[Items from a data source]
_ _ _ _ _
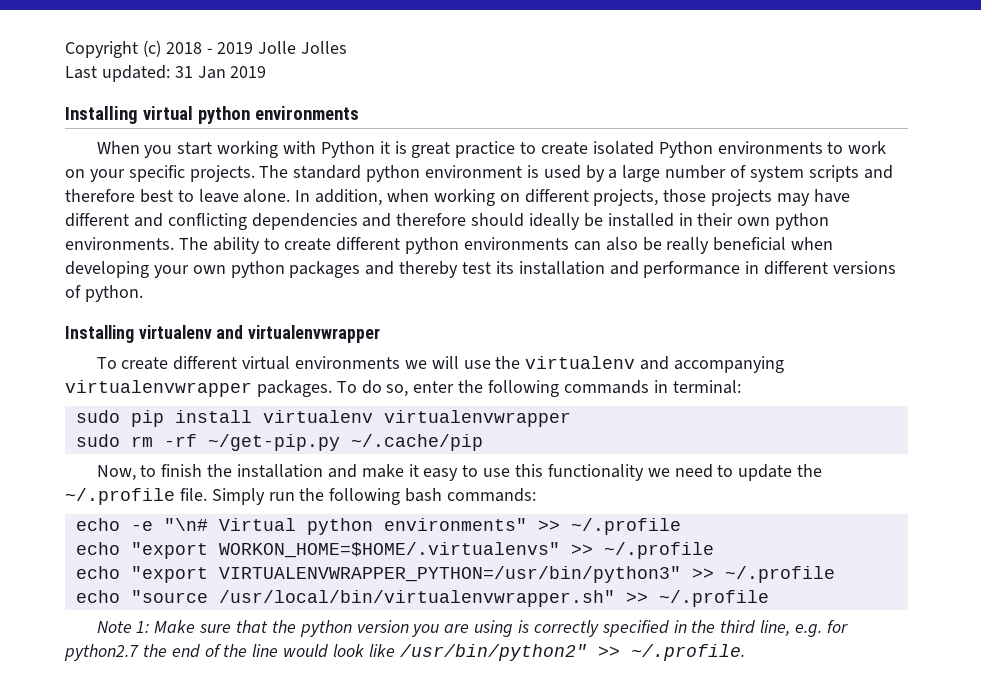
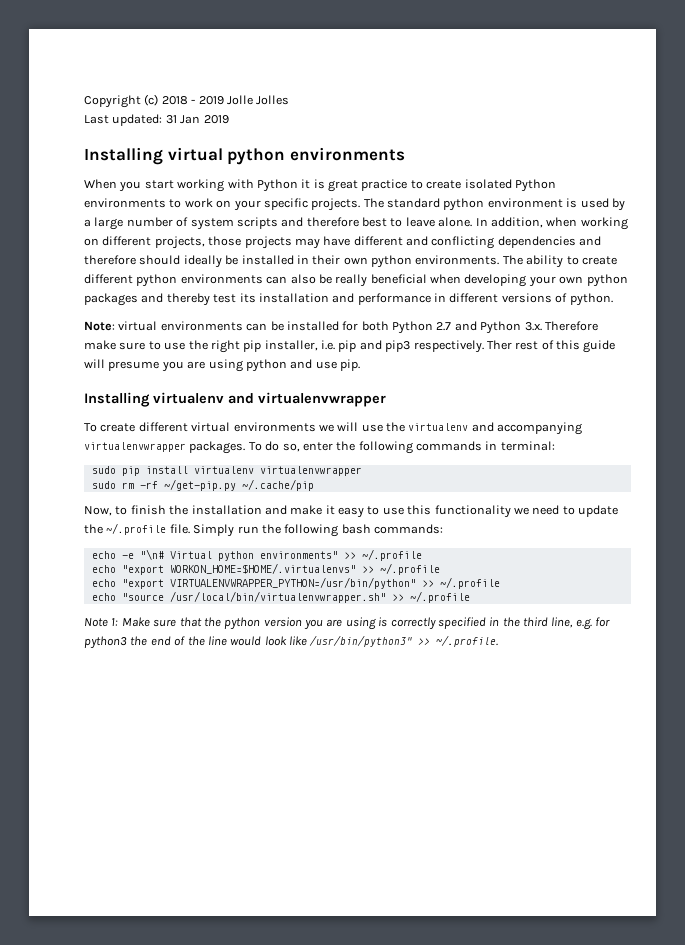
(143, 293) none -> [84,321,598,334] [84,340,616,353] [84,359,360,372] // Note: virtual environments can be installed for both Python 2.7 and Python 3.x. Therefore make sure to use the right pip installer, i.e. pip and pip3 respectively. Ther rest of this guide will presume you are using python and use pip.
[218,566,681,583] VIRTUALENVWRAPPER_PYTHON=/usr/bin/python3" -> [169,577,416,589] VIRTUALENVWRAPPER_PYTHON=/usr/bin/python"
[64,644,139,661] python2.7 -> [84,636,127,649] python3
[399,644,587,661] /usr/bin/python2" -> [309,635,413,647] /usr/bin/python3"

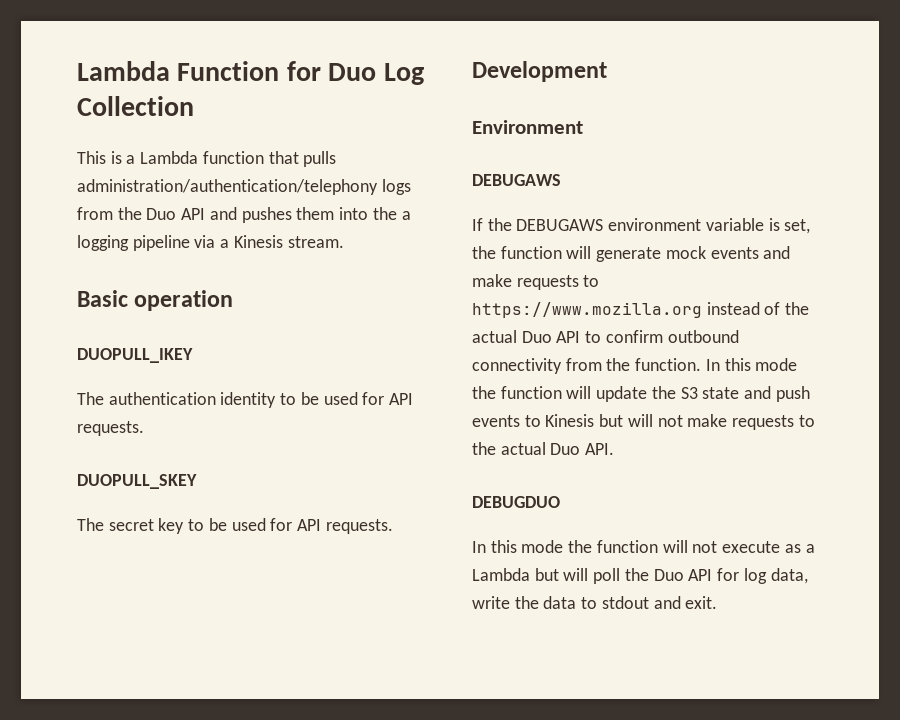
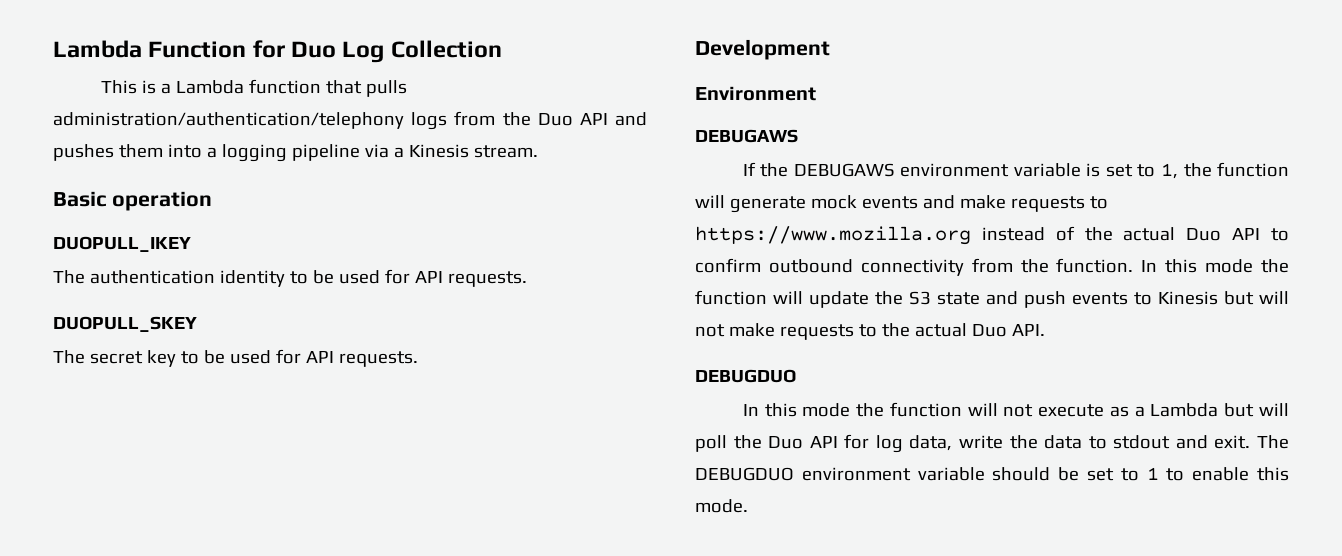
[372,207,397,220] the -> (202, 151) none
[784,219,811,234] set, -> [1105,163,1178,179] set to 1,
(718, 602) none -> [1257,435,1289,449] [695,467,1289,481] [695,499,748,513] The DEBUGDUO environment variable should be set to 1 to enable this mode.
_ _ _ _ _
_TASK REQUIREMENTS_.
Give every line of the records above again, exactly, and omit the pictures.

_EXERCISE RESULT_.
(143, 293) none -> [84,321,598,334] [84,340,616,353] [84,359,360,372] // Note: virtual environments can be installed for both Python 2.7 and Python 3.x. Therefore make sure to use the right pip installer, i.e. pip and pip3 respectively. Ther rest of this guide will presume you are using python and use pip.
[218,566,681,583] VIRTUALENVWRAPPER_PYTHON=/usr/bin/python3" -> [169,577,416,589] VIRTUALENVWRAPPER_PYTHON=/usr/bin/python"
[64,644,139,661] python2.7 -> [84,636,127,649] python3
[399,644,587,661] /usr/bin/python2" -> [309,635,413,647] /usr/bin/python3"

[372,207,397,220] the -> (202, 151) none
[784,219,811,234] set, -> [1105,163,1178,179] set to 1,
(718, 602) none -> [1257,435,1289,449] [695,467,1289,481] [695,499,748,513] The DEBUGDUO environment variable should be set to 1 to enable this mode.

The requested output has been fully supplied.